Quote the passage about Gatsby word for word, starting with "How It’s Written" and going on through "in the pool.".

DOCUMENT SEGMENT:
^^^^^^^^

Can you repeat the past? This is the novel’s central argument. Gatsby says yes, loudly, repeatedly: “‘Why of course you can!‘” Nick, in one of his few direct interventions, tells him it’s impossible. The novel sides with Nick. Daisy, pushed in the Plaza Hotel scene, refuses to say she never loved Tom: “‘Oh, you want too much!’ she cried to Gatsby. ‘I love you now — isn’t that enough? I can’t help what’s past.‘” That’s Gatsby’s dream collapsing in two sentences. The book’s final line — “borne back ceaselessly into the past” — settles the debate. You can’t repeat the past because the past is the direction the current is flowing, against you.

The American Dream: noble or corrupt? Fitzgerald refuses to split this cleanly. Gatsby’s striving is admirable — Nick explicitly tells him “they’re a rotten crowd… you’re worth the whole damn bunch put together.” But the content of the dream is cheap: “the service of a vast, vulgar, and meretricious beauty.” The hope is real, the object is tawdry, the reward is a funeral almost no one attends. The dream isn’t destroyed because it’s false; it’s destroyed because the world it’s aimed at is “careless.”

How It’s Written

Fitzgerald writes like a poet slumming in a novel. The prose is lyrical, compressed, gorgeous in a way that the story itself isn’t — the beauty of the sentences is always slightly out of sync with the ugliness underneath. This is the book’s signature move: a beautifully shot party with a corpse in the pool.

The narrative frame does a lot of heavy lifting. Nick tells the story after the fact, which means every party, every flirtation, every summer evening is being narrated by a man who already knows it ends in blood. The retrospective tone is what turns the book from a Jazz Age novel into an elegy. And the structure — short (nine chapters), tight, almost every scene doing double work — is closer to a long poem than a 19th-century novel. Fitzgerald learned the compression from Conrad. The retrospective guilt is his own invention.

^^^^^^^^

DATA SUPPLIED:
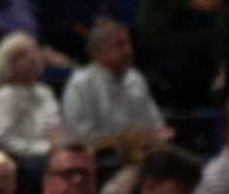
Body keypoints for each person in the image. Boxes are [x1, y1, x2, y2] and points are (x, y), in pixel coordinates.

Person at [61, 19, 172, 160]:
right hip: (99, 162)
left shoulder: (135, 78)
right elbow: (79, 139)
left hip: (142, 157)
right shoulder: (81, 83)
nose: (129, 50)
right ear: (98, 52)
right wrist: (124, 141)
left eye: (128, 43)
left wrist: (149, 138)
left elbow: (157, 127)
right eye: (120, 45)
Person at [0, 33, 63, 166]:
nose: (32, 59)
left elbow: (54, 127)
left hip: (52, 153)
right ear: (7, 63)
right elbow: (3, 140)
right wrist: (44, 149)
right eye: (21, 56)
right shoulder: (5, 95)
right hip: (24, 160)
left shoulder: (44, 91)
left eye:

^^^^^^^^

SOLUTION BELOW:
How It’s Written

Fitzgerald writes like a poet slumming in a novel. The prose is lyrical, compressed, gorgeous in a way that the story itself isn’t — the beauty of the sentences is always slightly out of sync with the ugliness underneath. This is the book’s signature move: a beautifully shot party with a corpse in the pool.